## Prompt
In the excerpts about Artemis, what name did the Romans know her by?

## Passage to read
########################################
From The Sacrament of Abortion by Ginette Paris
“I have drawn inspiration throughout this book from a guiding image, the Artemis of Greek mythology (known to the Romans as Diana, the Huntress). She is an untamed Goddess, a champion of what we would think of today as ecological values … her myth is full of what appears to be the same kinds of contradictions that abound in considerations of abortion. Artemis is both protector of wild animals and a hunter who kills them with unerring aim…” (p. 1)
“The same goddess thus offers protection and also death to women, children, and animals. Why these apparent contradictions … personified in a feminine divinity? Is it a way of saying that a woman’s protective power cannot function properly if she does not also possess full power, namely, the power over death as well as life? Her image belongs to us as well as to antiquity, because like all fundamental images of the human experience, which C.G. Jung called ‘archetypes,’ she never really ages but reappears in different forms and different symbols … She encourages us to become more aware of the power of death, its inescapable nature, and its necessary role in a living ecology. Abortion is about love, life, and death.” (p. 2)
“The collective unconscious has always used different ways to reduce the population when resources and space are lacking or when the social climate deteriorates.” (p. 26)
“Artemis had a reputation for liking bloody sacrifices, including human ones … a practice that has given paganism such a bad name…. The story of Artemis claiming Iphigena as a sacrifice can be told and understood in more than one way … in one, Iphigenia is a victim, offered in sacrifice on the altar of Artemis; in the other Iphigenia becomes a heroine, and sacrifice takes on a different meaning. Since abortion is a kind of sacrifice, I believe an exploration of this myth may open up fresh avenues of thought.” (p. 34)
“From a pagan point of view, it is quite stupid and even absurd to sacrifice a mother for the sake of a newborn, because the child obviously needs her … Artemis, who personifies respect for animal life, accepts the necessity of the hunt, but only if the rules and the absolving rituals are observed. In most Goddess religions a similar reasoning is applied to the fetus and the newborn. It is morally acceptable that a woman who gives life may also destroy life under certain circumstances …” (p. 53)
“Our attitudes toward abortion are subconsciously stamped by Judeo-Christian values, even among those people who consider themselves completely liberated from them. We are now on the threshold of a liberalization of attitude toward abortion in many ways comparable to the freeing up of sexual attitudes thirty years ago.” (p. 5)
“Abraham’s bloodthirsty God had been encouraging human sacrifice long enough for the patriarch to believe that the offering of his only son would be pleasing to Him … When he restrains Abraham’s arm, Jehovah states that he doesn’t want to be honored in that way any more: this scene marks an evolution in Judeo-Christian mythology.” (p. 37)
“Paganism was discredited by the image of an innocent child being dragged by evil pagans to an altar to be sacrificed to a cruel female Goddess, as if God hadn’t also demanded the sacrifice and crucifixion of his only son.” (p. 41)
########################################
[Stored data entries]
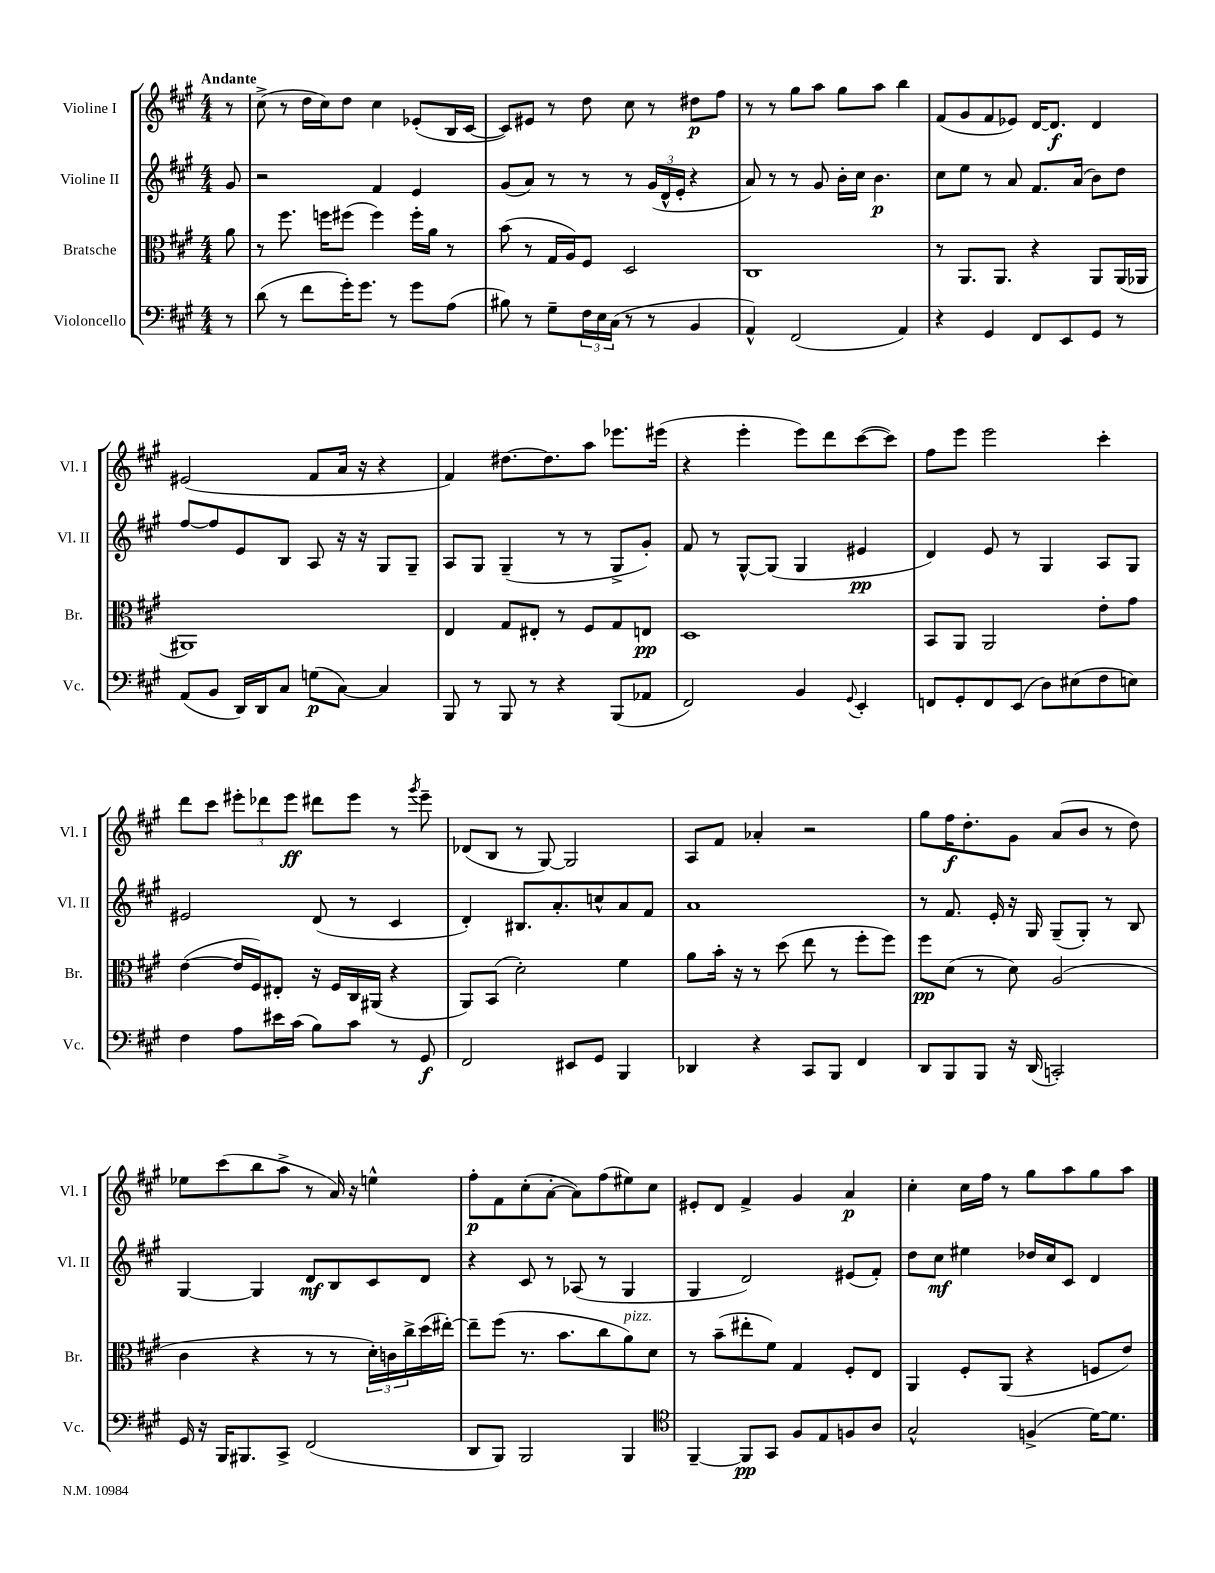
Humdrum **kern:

**kern	**kern	**kern	**kern
*staff4	*staff3	*staff2	*staff1
*clefF4	*clefC3	*clefG2	*clefG2
*k[f#c#g#]	*k[f#c#g#]	*k[f#c#g#]	*k[f#c#g#]
*M4/4	*M4/4	*M4/4	*M4/4
8r	8a\	8g#/	8r
=	=	=	=
(8d\	8r	2r	(8cc#^\
8r	8.ff#\	.	8r
8f#\L	.	.	16dd\LL
.	16ff\LK	.	16cc#\J)
16g#'\K)	(8ff#\J	.	8dd\J
8.g#\J	.	.	.
.	4ff#\)	4f#/	4cc#\
8r	.	.	.
8g#\L	16ff#'\LL	4e/	(8e-'/L
.	16a\JJ	.	.
(8A\J	8r	.	16B/L
.	.	.	[16c#/JJ
=	=	=	=
8B#\)	(8b\	(8g#/L	8c#/]L)
8r	8r	8a/J)	8e#/J
8G#~\L	16G#/LL	8r	8r
.	16A/J)	.	.
24F#\L	8F#/J	8r	8dd\
24E\	.	.	.
(24C#\JJ	.	.	.
8r	2D/	8r	8cc#\
8r	.	(24g#/LL	8r
.	.	24d^^/	.
.	.	24e'/JJ	.
4BB/	.	4r	8dd#\L
.	.	.	8ff#\J
=	=	=	=
4AA^^/)	1C#	8a/)	8r
.	.	8r	8r
(2FF#/	.	8r	8gg#\L
.	.	8g#/	8aa\J
.	.	16b'\LL	8gg#\L
.	.	16cc#\JJ	.
.	.	4.b\	8aa\J
4AA/)	.	.	4bb\
=	=	=	=
4r	8r	8cc#\L	(8f#/L
.	8.AA/L	8ee\J	8g#/
4GG#/	.	8r	8f#/
.	8.AA/J	.	.
.	.	8a/	8e-/J)
8FF#/L	4r	8.f#/L	[16d/LK
.	.	.	8.d/]J
8EE/	.	.	.
.	.	(16a/Jk	.
8GG#/J	8AA/L	8b\L)	4d/
8r	(16AA/L	8dd\J	.
.	16AA-/JJ	.	.
=	=	=	=
(8AA/L	1AA#)	[8ff#/L	(2e#/
8BB/J	.	8ff#/]	.
16DD/LL)	.	8e/	.
16DD/J	.	.	.
8C#/J	.	8B/J	.
(8G\L	.	8A/	8f#/L
[8C#\J)	.	16r	16a/Jk
.	.	16r	16r
4C#/]	.	8G#/L	4r
.	.	8G#~/J	.
=	=	=	=
8BBB/	4E/	8A/L	4f#/)
8r	.	8G#/J	.
8BBB/	8G#/L	(4G#~/	[8.dd#\L
8r	8E#'/J	.	.
.	.	.	8.dd#\]
4r	8r	8r	.
.	8F#/L	8r	8aa\J
(8BBB/L	8G#/	8G#^/L	8.eee-\L
8AA-/J	8E/J	8g#'/J)	.
.	.	.	(16eee#\Jk
=	=	=	=
2FF#/)	1D	8f#/	4r
.	.	8r	.
.	.	[8G#^^/L	4eee'\
.	.	(8G#/]J	.
4BB/	.	4G#/	8eee\L)
.	.	.	8ddd\
8qqGG#/	.	.	.
4EE'/	.	4e#/	([8ccc#\
.	.	.	8ccc#\]J)
=	=	=	=
8FF/L	8BB/L	4d/)	8ff#\L
8GG#'/	8AA/J	.	8eee\J
8FF/	2AA/	8e/	2eee\
(8EE/J	.	8r	.
8D\L)	.	4G#/	.
(8E#\	.	.	.
8F#\	8e'\L	8A/L	4ccc#'\
8E\J)	8g#\J	8G#/J	.
=	=	=	=
4F#\	([4e\	2e#/	8ddd\L
.	.	.	8ccc#\J
8A\L	16e/]LL	.	12eee#'\L
.	16F#/J)	.	.
.	.	.	12ddd-\
16e#\L	8E#'/J	.	.
.	.	.	12eee#\J
(16c#\JJ	.	.	.
8B\L)	16r	(8d/	8ddd#\L
.	16F#/LL	.	.
8c#\J	16C#/	8r	8eee#\J
.	(16AA#/JJ	.	.
8r	4r	4c#/	8r
.	.	.	8qggg#/
8GG#/	.	.	8eee#~\
=	=	=	=
2FF#/	8AA/L)	4d'/)	(8d-/L
.	(8BB/J	.	8B/J
.	2d'\)	8.B#/L	8r
.	.	.	[8G#/)
.	.	8.a'/	.
8EE#/L	.	.	2G#/]
8GG#/J	.	8cc^^/	.
4BBB/	4f#\	8a/	.
.	.	8f#/J	.
=	=	=	=
4DD-/	8a\L	1a	8A/L
.	16b'\Jk	.	8f#/J
.	16r	.	.
4r	8r	.	4a-'/
.	(8dd\	.	.
8CC#/L	8ee\	.	2r
8BBB/J	8r	.	.
4FF#/	8ff#'\L	.	.
.	8ff#\J)	.	.
=	=	=	=
8DD/L	8ff#\L	8r	8gg#\L
8BBB/	(8d\J	8.f#/	16ff#\K
.	.	.	8.dd'\
8BBB/J	8r	.	.
.	.	16e'/	.
16r	8d\)	16r	8g#\J
(16DD/	.	16G#/	.
2CC'/)	(2A/	(8G#~/L	(8a/L
.	.	8G#'/J)	8b/J
.	.	8r	8r
.	.	8B/	8dd\)
=	=	=	=
16GG#/	4c#\	[4G#/	8ee-\L
16r	.	.	.
16BBB/LK	.	.	(8ccc#\
8.BBB#/	.	.	.
.	4r	4G#/]	8bb\
8CC#^/J	.	.	8aa^\J
(2FF#/	8r	8d/L	8r
.	8r	8B/	16a/)
.	.	.	16r
.	24d'\LL)	8c#/	4ee^^\
.	24c\	.	.
.	24cc#^\	.	.
.	(16dd\	8d/J	.
.	[16ee#'\JJ)	.	.
=	=	=	=
8DD/L	8ee#~\]L	4r	8ff#'\L
8BBB/J)	(8ff#\J	.	8f#\
2BBB/	8.r	8c#/	(8cc#'\
.	.	8r	[8a'\J
.	8.b\L	.	.
.	.	(8A-/	8a\]L)
.	8cc#\	8r	(8ff#\
4BBB/	8a\)	4G#/	8ee#\)
.	8d\J	.	8cc#\J
=	=	=	=
*clefC4	*	*	*
[4FF#~/	8r	4G#/	8e#'/L
.	(8b~\L	.	8d/J
8FF#/]L	8ee#'\	2d/)	4f#^/
8GG#/J	8f#\J)	.	.
8F#/L	4G#/	.	4g#/
8E/	.	.	.
8F/	8F#'/L	(8e#/L	4a/
8A/J	8E/J	8f#'/J)	.
=	=	=	=
2G#^^/	4AA/	8dd\L	4cc#'\
.	.	8cc#\J	.
.	8F#'/L	4ee#\	16cc#\LL
.	.	.	16ff#\JJ
.	(8AA/J	.	8r
(4F^/	4r	16dd-/LL	8gg#\L
.	.	16cc#/J	.
.	.	8c#/J	8aa\
[16d\LK)	8F/L	4d/	8gg#\
8.d\]J	.	.	.
.	8e/J)	.	8aa\J
==	==	==	==
*-	*-	*-	*-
########################################
## Task output
Diana, the Huntress.